The Congolese prosecutor of the republic launched an investigation as soon as he was informed in order to try and bring more light to show what has happened exactly, but both the opposition and several Non-Government Organizations have demanded an independent investigation for the matter to be clear.

This is why ‘‘the United Nations mission in the DRC is ready to offer its logistical support to the prosecutor of the republic’’, according to the Monusco director of the public information department, Charles Antoine Bambara who hopes the investigation will be done jointly by the Congolese justice and the UN mission in the country.

‘‘This is what many people are asking and this is what we are ready to do’’, said Charles Bambara before adding that such an investigation has to be impartial and needs to go at the bottom of things to reassure people and tell them clearly the truth of what is around the Maluku issue.

The investigation underway is led by the government but more people wish Monusco should be involved and indeed, the UN mission believes the support it’s prepared to offer would be closely linked to the investigation on the ground.   

Bambara has described the matter as a very important issue that really ‘‘needs to be jointly investigated since the Congolese minister of justice Alexis Thambwe Mwamba has put it clear he remains open and he really wants this joint investigation’’.

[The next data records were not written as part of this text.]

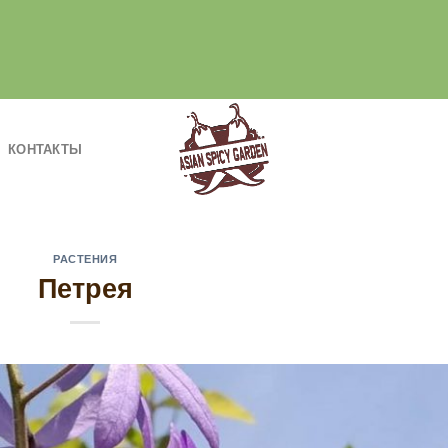
КОНТАКТЫ
РАСТЕНИЯ
Петрея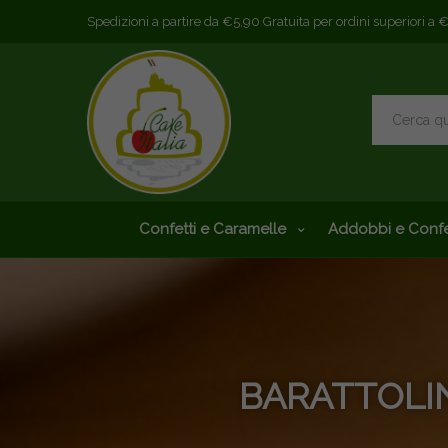
Spedizioni a partire da €5,90 Gratuita per ordini superiori a 
Confetti e Caramelle
Addobbi e Confe
BARATTOLIN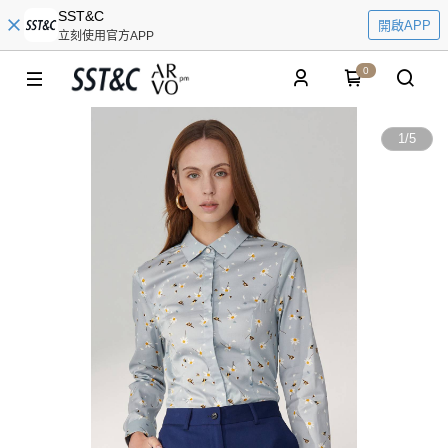
SST&C
開啟APP
立刻使用官方APP
0
1
/
5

The United Joint Office for Human Rights has been linked to the investigation from the starting but what Monusco is asking now is ‘‘to really make things happen effectively’’ so that both sides can join hands to investigate the issue on the ground and make inquiries in Maluku. ‘‘It’s only after such inquiries that the UN mission will have to come out with figures and publish the results, but not before’’, said Bambara.

Authorities in the Democratic Republic of Congo have been communicating these last days in order to let people know more about the 421 corpses in the Fulafula cemetery mass grave and they even came out with several proofs showing that the operation has been done since years to try and save more space in the Kinshasa central mortuary since it’s the one receiving all the corpses that have been abandoned in other mortuaries of the capital city.

The proofs including different documents have been presented last week to Members of the Parliament in the National Assembly, to numerous diplomats representing their countries in Kinshasa and to both national and international media.

Among the DRC decision makers who have tried to bring more explanations on the Maluku mass grave are the deputy prime minister in charge of Home Affairs Evarist Boshab, the government spokesperson and minister of Communication and media Lambert Mende, the minister of justice and human rights Alexis Thambwe Mwamba and the mayor of Kinshasa Andre Kimbuta.

But really, the Congolese opposition is questioning the government’s truth around the matter and continues suspecting the corpses contained in the Fulafula mass grave might be those of people who lost their lives last January while demonstrating against the electoral law review, although different sources said it’s 27 people who were killed during that demonstration.

Meanwhile, the Democratic Republic of Congo authorities have officially announced that other new corpses abandoned in the Kinshasa central mortuary were buried few days ago.